■ **REQUIREMENT**:
Edit the part of the records that opens with the line containing "Leggi le domande frequenti" and closes at the end of the records: give those lines again with "Richiedi Assistenza" replaced by "Richiedi Aiuto" and everything else unchanged.

■ **INFORMATION SHOWN**:
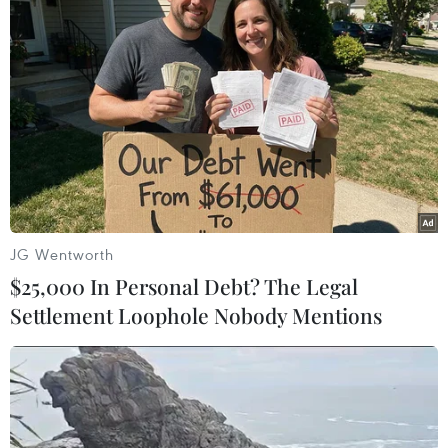
thuận Gaza
Xung đột Hamas-Israel: Phản ứng quốc tế về lộ
trình hòa bình 15 điểm ở Dải Gaza
JG Wentworth
TIN LIÊN QUAN
$25,000 In Personal Debt? The Legal
Settlement Loophole Nobody Mentions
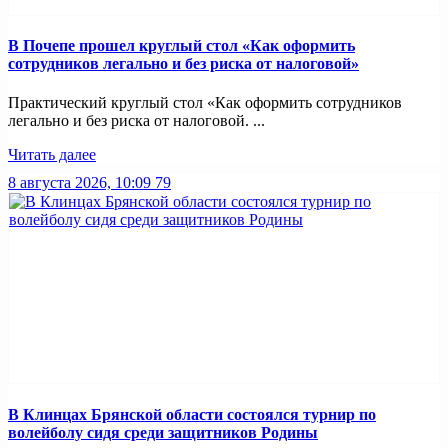
В Почепе прошел круглый стол «Как оформить
сотрудников легально и без риска от налоговой»
Практический круглый стол «Как оформить сотрудников
легально и без риска от налоговой. ...
Читать далее
8 августа 2026, 10:09
79
В Клинцах Брянской области состоялся турнир по
волейболу сидя среди защитников Родины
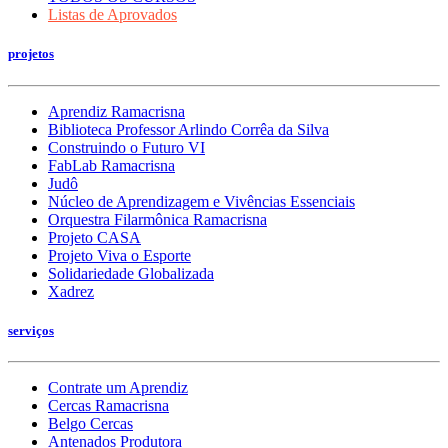
Listas de Aprovados
projetos
Aprendiz Ramacrisna
Biblioteca Professor Arlindo Corrêa da Silva
Construindo o Futuro VI
FabLab Ramacrisna
Judô
Núcleo de Aprendizagem e Vivências Essenciais
Orquestra Filarmônica Ramacrisna
Projeto CASA
Projeto Viva o Esporte
Solidariedade Globalizada
Xadrez
serviços
Contrate um Aprendiz
Cercas Ramacrisna
Belgo Cercas
Antenados Produtora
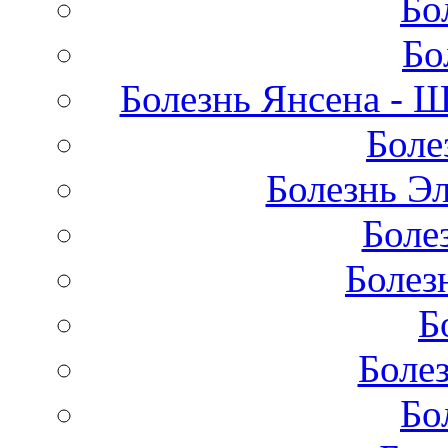
Бо
Бо
Болезнь Янсена - 
Боле
Болезнь Эл
Боле
Болез
Б
Боле
Бо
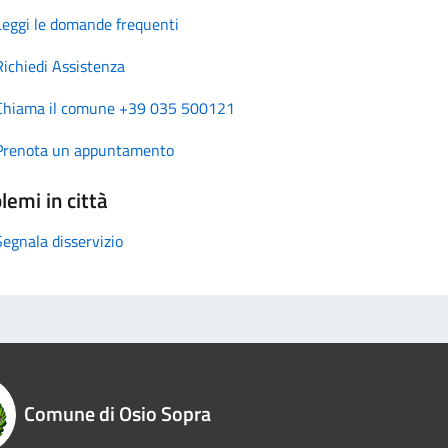
Leggi le domande frequenti
Richiedi Assistenza
Chiama il comune +39 035 500121
Prenota un appuntamento
lemi in città
Segnala disservizio
Comune di Osio Sopra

■ **COMPLETED EXERCISE**:
Leggi le domande frequenti
Richiedi Aiuto
Chiama il comune +39 035 500121
Prenota un appuntamento
lemi in città
Segnala disservizio
Comune di Osio Sopra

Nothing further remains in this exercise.